Moreover, Eubanks points out the degrading effect on real, living people. Predictive models and automation deny people their basic humanity: “poor and working class families feel forced to trade their rights to privacy, protection from unreasonable searches, and due process, for a chance at the resources and services they need to keep their children safe.” These benefits ought not to be mutually exclusive. People should be able to obtain what they need without being scrutinized (especially when you consider how “welfare fraud” is a comparatively small sum in the grand scheme of things). Instead, we engage in “poverty profiling” and target people not based on their actual behaviours but their characteristics (i.e. living in poverty). In yet another effective turn of phrase, Eubanks notes that “the model confuses parenting while poor with poor parenting” and that “the AFST views parents who reach out to public programs as risks to their children.” Essentially, if they accessed services, they get a higher score, which means Child Services is more likely to respond to calls about their home (however unfounded), and then is more likely to return again and again on subsequent calls. Those who dare parent while poor face the state’s punishment.

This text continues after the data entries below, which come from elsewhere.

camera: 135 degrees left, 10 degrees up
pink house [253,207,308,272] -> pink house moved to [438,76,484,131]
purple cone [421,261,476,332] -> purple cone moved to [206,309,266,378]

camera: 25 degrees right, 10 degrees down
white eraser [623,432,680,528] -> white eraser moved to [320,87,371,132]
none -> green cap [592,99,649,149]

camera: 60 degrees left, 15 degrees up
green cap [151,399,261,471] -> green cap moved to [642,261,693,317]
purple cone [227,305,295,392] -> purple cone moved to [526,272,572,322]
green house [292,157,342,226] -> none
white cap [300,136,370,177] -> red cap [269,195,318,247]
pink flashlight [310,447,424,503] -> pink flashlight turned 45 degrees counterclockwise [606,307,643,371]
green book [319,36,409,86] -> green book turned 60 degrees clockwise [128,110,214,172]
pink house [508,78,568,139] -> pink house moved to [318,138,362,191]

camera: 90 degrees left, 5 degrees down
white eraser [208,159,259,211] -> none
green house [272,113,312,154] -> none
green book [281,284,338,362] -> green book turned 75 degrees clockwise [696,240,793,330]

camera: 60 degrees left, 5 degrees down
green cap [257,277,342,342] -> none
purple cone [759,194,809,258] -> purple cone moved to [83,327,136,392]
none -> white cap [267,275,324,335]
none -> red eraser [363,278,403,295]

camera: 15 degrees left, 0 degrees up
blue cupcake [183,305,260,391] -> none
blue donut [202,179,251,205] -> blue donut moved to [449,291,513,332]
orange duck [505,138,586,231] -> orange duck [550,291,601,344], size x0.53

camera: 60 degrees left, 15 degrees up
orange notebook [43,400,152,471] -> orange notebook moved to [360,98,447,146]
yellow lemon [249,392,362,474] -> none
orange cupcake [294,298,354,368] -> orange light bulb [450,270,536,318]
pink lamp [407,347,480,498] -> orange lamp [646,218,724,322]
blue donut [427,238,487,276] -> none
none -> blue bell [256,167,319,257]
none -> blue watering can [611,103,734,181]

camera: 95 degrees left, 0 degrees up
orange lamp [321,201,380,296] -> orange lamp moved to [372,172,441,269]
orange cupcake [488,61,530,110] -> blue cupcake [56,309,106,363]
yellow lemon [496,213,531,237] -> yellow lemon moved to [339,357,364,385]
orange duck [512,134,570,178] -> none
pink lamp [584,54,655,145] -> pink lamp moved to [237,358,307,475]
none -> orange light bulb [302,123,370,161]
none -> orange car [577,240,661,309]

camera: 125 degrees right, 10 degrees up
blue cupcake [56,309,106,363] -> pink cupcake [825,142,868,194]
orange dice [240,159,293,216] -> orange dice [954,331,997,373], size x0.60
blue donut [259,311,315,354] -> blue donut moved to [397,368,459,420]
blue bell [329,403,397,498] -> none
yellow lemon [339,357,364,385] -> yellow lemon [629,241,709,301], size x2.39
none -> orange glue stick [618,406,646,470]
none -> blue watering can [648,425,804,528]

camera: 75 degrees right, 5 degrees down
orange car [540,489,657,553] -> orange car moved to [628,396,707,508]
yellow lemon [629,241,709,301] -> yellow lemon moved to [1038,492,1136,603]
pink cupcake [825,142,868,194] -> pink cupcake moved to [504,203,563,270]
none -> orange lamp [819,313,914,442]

Ultimately, Eubanks’ book is illuminating in several ways and offers some effective case studies for showing the problems of automation. I wouldn’t say this is the masterwork on automation, but it is a good example of how big data has real-world implications. Now all it needs is a follow-up book in which Eubanks examines the tools for dismantling our impulse towards automaticity. There are so many factors that run parallel or are interconnected when it comes to society and technology that placing these social services within a broader framework would prove both illuminating and useful for moving forward productive, but moreover, more humanely.


Wishing that you may all access the services you need while falling free from the algorithm—don’t forget to help others escape its clutches, too, and demand that public and social services be offered fairly to all those who need them. We can do better.